TASK STATEMENT => Write out nothing but the lines from the first line of the entries below through the line with "- **Purpose**: Define"; no pictures go in.

(Collected data)
########################################

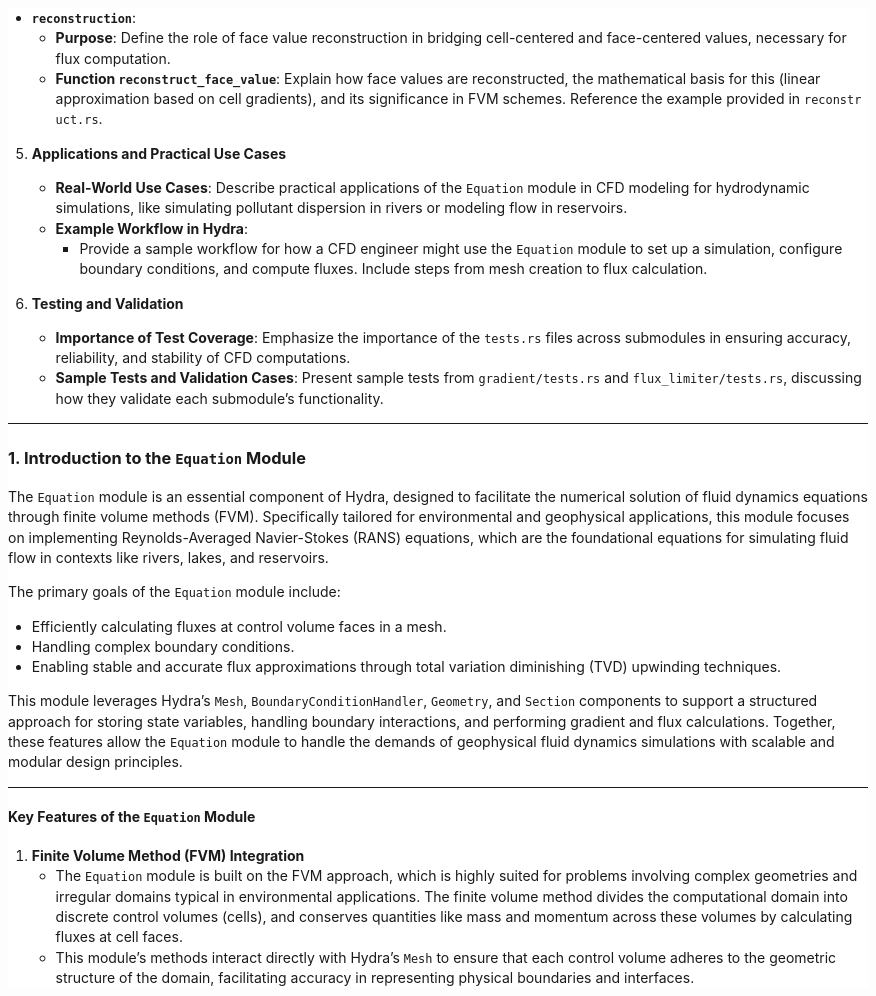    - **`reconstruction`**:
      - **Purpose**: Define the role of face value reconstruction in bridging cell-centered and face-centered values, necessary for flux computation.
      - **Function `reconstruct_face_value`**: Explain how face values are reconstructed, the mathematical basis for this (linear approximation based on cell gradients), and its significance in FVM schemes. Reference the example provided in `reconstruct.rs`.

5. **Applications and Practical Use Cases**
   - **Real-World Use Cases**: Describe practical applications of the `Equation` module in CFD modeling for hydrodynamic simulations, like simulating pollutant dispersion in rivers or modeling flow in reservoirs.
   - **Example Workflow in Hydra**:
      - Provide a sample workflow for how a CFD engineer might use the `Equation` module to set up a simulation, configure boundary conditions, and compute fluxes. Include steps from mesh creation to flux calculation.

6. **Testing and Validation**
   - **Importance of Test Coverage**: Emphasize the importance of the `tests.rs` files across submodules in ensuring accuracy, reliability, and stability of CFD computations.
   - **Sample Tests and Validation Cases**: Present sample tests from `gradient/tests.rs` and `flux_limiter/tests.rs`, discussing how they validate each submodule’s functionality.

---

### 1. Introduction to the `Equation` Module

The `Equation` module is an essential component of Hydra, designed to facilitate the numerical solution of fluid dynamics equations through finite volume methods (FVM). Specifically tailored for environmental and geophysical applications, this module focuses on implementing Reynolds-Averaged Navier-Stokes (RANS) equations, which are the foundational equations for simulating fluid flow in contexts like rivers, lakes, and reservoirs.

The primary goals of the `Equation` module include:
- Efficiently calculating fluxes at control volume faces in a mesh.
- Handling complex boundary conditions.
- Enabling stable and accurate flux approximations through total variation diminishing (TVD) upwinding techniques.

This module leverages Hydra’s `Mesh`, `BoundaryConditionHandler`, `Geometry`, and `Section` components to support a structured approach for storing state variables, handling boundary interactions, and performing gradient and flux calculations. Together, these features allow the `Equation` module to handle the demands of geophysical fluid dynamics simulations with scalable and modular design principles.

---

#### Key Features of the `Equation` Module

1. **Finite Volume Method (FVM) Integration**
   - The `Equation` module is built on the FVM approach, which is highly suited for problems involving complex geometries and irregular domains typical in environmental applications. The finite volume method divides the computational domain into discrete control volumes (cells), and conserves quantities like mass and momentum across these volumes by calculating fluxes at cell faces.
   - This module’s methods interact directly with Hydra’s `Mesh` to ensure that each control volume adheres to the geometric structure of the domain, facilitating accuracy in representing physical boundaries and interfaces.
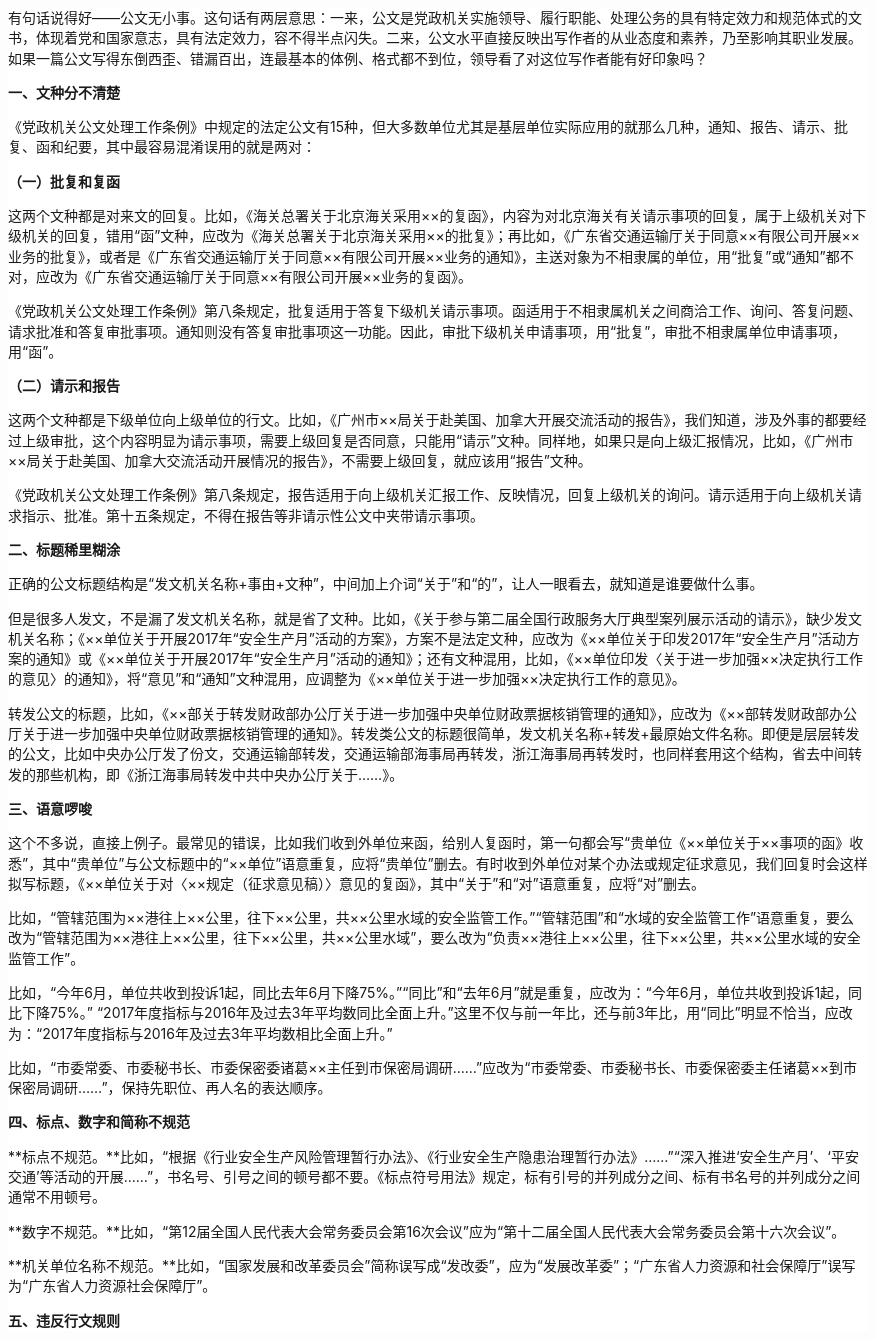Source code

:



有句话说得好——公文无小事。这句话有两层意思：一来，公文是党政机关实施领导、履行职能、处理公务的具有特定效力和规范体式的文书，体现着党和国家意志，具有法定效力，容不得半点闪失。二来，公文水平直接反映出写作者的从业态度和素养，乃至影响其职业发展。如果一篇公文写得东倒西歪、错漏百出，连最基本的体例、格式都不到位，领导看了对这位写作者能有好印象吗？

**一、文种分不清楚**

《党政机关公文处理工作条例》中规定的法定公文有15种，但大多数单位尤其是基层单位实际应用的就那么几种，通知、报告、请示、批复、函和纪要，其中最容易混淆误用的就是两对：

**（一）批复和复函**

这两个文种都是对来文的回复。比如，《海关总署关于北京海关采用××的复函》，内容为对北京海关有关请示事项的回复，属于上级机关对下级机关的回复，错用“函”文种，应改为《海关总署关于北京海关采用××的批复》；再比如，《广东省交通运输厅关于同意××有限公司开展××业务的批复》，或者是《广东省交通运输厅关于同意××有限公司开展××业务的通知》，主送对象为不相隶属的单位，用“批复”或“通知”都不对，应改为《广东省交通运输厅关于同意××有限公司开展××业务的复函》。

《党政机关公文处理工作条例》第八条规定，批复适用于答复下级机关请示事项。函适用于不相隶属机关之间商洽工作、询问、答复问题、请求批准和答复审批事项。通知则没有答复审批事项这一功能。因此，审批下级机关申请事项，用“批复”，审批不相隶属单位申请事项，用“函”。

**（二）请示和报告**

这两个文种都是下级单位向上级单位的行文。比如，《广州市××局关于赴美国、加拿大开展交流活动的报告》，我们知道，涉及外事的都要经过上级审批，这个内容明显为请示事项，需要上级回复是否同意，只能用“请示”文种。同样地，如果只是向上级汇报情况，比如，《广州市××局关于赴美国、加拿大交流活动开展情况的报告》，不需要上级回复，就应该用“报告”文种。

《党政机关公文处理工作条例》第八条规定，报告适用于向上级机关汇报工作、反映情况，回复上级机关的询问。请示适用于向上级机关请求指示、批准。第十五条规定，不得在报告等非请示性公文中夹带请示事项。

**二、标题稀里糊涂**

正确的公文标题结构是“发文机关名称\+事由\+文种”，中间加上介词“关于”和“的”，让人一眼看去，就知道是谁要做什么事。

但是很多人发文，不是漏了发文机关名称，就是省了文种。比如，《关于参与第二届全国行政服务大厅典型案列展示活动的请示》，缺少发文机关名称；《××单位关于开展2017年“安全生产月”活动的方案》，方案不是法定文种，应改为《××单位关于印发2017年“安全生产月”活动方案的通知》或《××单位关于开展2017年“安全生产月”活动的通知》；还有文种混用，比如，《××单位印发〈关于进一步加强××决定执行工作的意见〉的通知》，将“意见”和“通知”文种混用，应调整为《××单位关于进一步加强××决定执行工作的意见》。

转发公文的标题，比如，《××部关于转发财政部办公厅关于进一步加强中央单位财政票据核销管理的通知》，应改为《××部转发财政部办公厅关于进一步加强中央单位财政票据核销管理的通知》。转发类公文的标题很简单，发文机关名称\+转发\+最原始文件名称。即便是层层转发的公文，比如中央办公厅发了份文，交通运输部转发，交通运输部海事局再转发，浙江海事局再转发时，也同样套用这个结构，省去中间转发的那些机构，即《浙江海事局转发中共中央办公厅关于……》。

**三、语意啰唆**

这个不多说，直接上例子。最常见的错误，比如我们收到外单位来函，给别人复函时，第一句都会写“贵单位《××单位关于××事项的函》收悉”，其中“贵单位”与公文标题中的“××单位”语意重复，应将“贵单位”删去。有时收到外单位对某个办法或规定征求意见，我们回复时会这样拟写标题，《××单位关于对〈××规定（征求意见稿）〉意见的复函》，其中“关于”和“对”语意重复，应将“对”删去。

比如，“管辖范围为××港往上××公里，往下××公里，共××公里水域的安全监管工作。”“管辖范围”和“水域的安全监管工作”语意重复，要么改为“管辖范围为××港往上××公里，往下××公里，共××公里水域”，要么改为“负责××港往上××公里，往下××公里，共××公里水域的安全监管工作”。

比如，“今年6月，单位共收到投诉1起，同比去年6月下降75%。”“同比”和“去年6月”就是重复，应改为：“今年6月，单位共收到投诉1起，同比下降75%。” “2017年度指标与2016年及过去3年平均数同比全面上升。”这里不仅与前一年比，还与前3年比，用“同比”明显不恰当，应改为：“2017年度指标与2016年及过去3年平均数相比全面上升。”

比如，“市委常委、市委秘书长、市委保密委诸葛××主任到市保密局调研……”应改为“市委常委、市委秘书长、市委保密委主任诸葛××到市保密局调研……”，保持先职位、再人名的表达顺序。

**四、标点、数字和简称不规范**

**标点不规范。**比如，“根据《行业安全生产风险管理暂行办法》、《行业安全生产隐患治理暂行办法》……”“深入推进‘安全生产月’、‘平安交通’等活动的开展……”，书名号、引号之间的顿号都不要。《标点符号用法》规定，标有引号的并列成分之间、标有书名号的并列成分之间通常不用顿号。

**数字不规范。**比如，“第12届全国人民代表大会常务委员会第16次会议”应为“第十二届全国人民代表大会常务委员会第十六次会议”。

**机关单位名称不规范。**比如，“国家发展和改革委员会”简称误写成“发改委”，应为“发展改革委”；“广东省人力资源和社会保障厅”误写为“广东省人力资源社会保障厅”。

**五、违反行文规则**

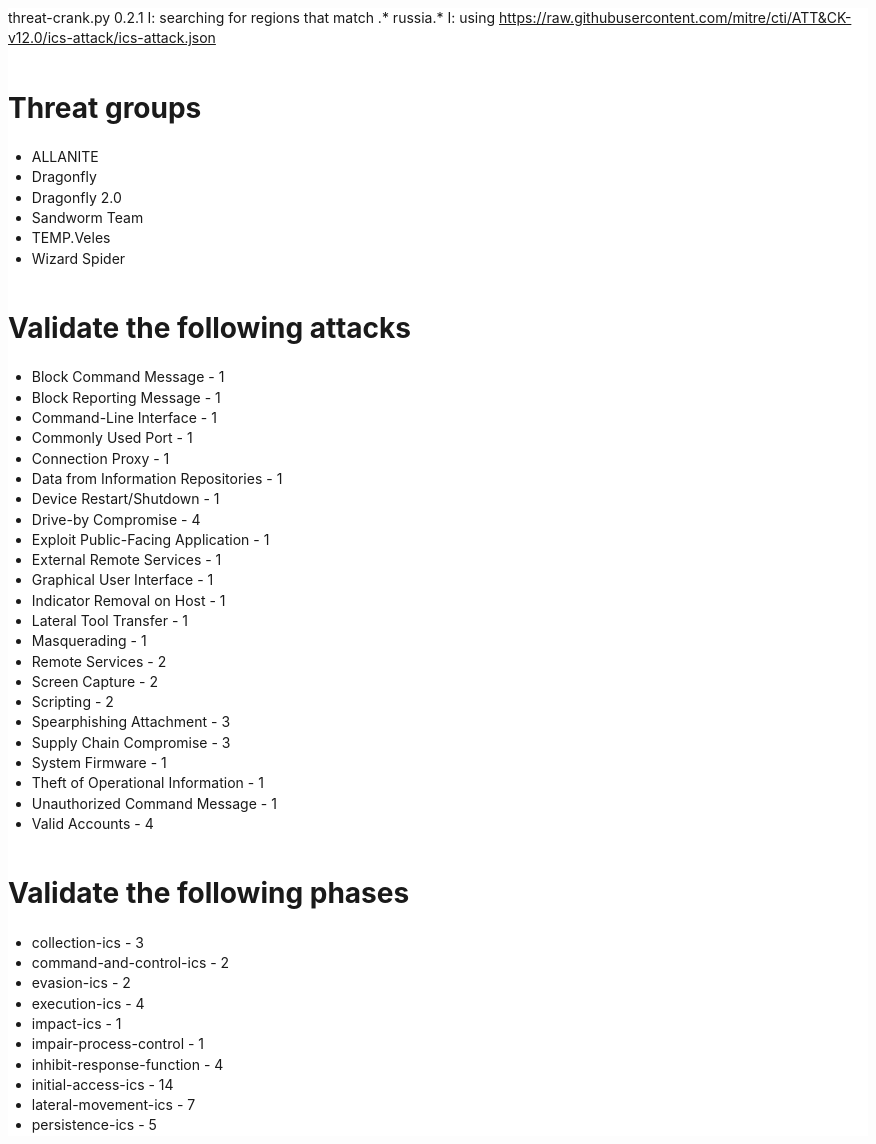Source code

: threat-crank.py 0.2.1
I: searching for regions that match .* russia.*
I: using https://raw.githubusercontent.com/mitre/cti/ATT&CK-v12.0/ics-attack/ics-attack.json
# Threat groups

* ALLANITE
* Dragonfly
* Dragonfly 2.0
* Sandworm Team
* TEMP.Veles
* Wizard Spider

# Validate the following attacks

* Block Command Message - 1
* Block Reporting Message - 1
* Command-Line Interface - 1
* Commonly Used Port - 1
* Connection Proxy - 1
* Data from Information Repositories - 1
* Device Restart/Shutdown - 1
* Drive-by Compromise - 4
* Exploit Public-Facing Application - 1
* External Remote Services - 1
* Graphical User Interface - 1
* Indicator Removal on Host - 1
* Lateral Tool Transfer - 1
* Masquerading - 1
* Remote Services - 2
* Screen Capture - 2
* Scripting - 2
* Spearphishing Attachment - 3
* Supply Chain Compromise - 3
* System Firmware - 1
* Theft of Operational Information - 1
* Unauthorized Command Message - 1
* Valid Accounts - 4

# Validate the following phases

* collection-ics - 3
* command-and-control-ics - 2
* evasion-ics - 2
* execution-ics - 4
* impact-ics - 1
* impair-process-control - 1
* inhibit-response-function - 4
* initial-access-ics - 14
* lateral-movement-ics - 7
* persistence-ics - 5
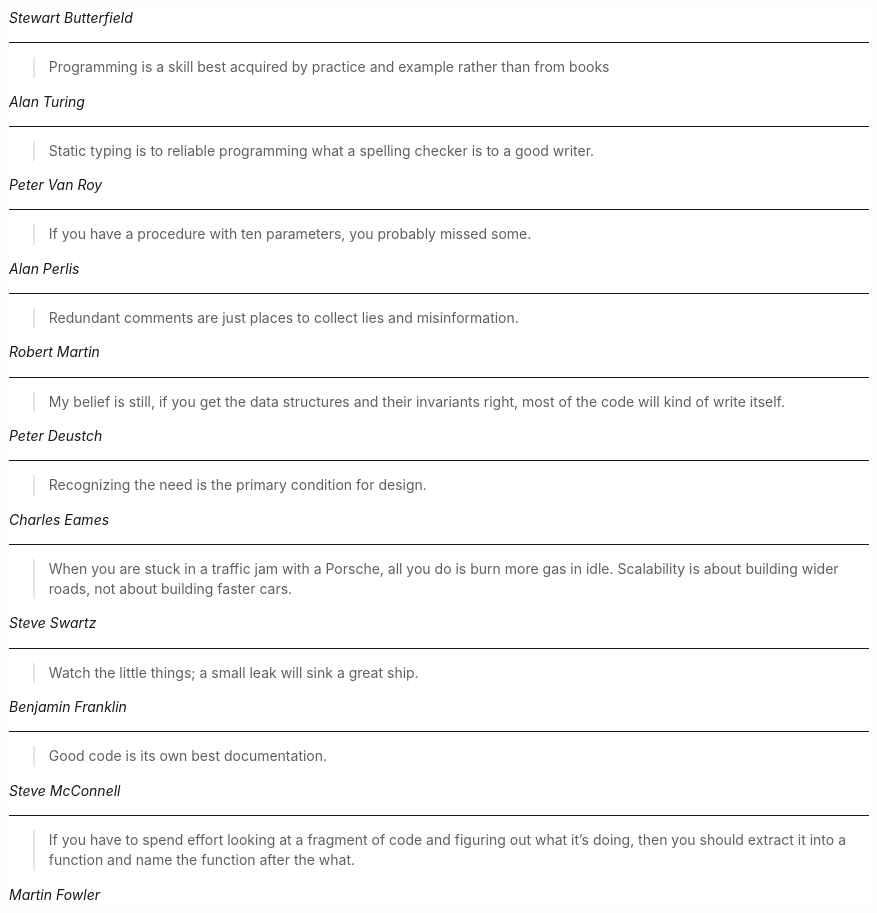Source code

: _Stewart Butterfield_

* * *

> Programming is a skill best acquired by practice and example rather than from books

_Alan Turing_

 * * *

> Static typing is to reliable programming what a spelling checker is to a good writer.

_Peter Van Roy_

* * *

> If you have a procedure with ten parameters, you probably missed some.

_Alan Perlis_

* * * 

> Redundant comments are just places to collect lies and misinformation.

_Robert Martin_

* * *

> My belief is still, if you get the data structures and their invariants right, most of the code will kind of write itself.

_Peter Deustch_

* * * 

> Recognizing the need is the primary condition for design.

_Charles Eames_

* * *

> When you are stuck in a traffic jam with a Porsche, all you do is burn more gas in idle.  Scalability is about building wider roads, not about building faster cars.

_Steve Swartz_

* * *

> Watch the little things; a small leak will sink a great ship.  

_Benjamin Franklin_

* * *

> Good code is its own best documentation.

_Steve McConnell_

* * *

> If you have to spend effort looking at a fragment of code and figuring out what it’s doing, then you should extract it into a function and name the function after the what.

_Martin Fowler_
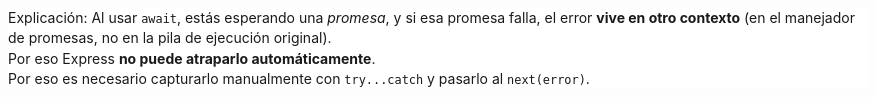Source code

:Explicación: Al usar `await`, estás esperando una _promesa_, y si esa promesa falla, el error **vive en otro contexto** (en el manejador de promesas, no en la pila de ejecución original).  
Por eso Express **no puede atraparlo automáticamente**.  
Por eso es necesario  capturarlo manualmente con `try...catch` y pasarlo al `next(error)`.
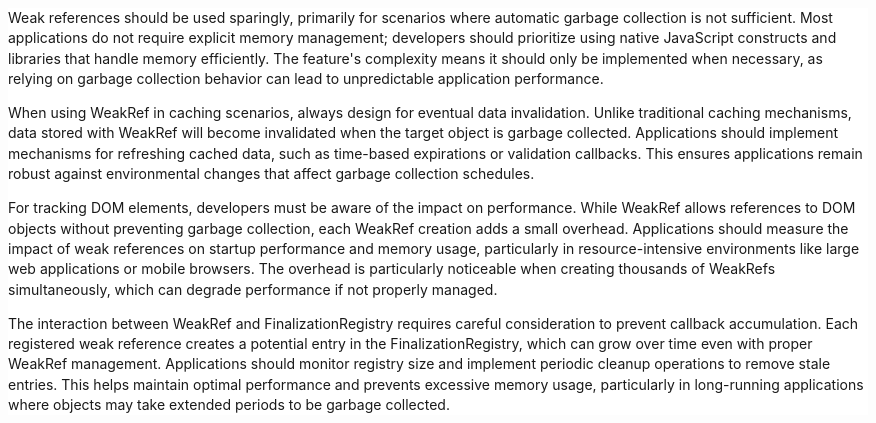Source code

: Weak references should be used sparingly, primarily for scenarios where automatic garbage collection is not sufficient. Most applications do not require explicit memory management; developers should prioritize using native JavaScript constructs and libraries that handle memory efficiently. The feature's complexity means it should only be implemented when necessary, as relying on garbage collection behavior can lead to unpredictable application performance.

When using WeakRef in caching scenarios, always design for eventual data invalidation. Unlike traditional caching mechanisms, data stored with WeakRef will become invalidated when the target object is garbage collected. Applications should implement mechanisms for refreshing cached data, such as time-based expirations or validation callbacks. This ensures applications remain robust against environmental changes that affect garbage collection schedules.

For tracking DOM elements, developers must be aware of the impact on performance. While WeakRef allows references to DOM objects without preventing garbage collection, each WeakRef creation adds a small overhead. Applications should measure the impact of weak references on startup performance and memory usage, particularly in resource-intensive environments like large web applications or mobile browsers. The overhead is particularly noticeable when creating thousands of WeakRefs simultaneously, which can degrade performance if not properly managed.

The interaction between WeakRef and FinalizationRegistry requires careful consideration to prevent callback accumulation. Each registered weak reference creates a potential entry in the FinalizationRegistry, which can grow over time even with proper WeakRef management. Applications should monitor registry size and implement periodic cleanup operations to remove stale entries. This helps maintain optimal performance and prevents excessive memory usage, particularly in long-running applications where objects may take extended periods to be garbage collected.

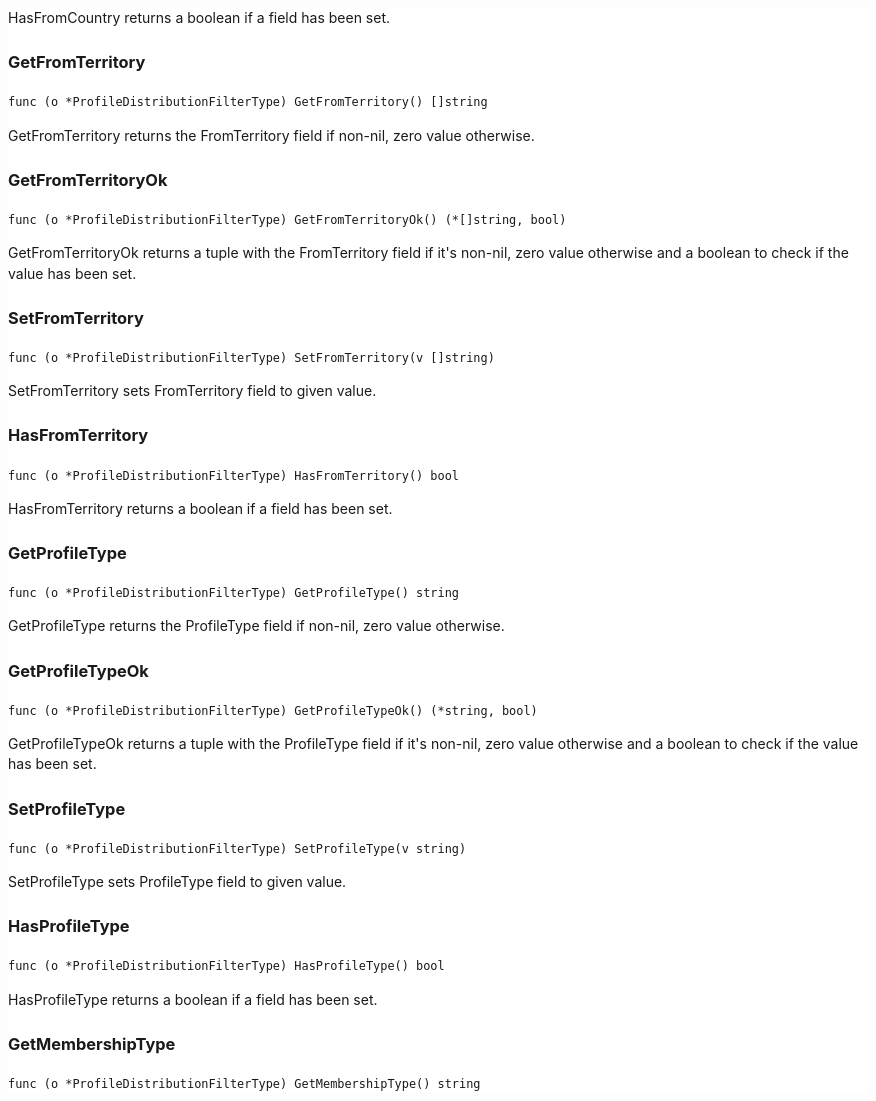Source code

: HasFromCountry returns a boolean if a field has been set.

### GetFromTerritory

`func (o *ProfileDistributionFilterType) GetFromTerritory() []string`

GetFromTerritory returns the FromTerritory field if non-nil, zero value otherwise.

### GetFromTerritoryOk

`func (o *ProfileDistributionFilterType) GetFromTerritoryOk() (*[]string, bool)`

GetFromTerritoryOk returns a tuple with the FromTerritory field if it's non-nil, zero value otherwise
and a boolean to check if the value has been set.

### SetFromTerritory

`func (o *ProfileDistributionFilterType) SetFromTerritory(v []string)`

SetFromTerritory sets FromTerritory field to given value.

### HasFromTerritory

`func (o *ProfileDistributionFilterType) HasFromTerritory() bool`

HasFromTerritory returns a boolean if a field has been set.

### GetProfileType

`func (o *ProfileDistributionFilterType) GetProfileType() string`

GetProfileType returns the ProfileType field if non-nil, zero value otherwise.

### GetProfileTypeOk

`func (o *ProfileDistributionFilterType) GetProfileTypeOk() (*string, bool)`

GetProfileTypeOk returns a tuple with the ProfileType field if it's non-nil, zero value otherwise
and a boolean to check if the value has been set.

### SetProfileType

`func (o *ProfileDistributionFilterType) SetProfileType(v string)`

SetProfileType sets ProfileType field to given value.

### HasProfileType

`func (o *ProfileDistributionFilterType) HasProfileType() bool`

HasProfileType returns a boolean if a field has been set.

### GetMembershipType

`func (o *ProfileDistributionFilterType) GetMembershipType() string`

########################################

OUTPUT OF THE EXERCISE =>
    - **`reconstruction`**:
      - **Purpose**: Define the role of face value reconstruction in bridging cell-centered and face-centered values, necessary for flux computation.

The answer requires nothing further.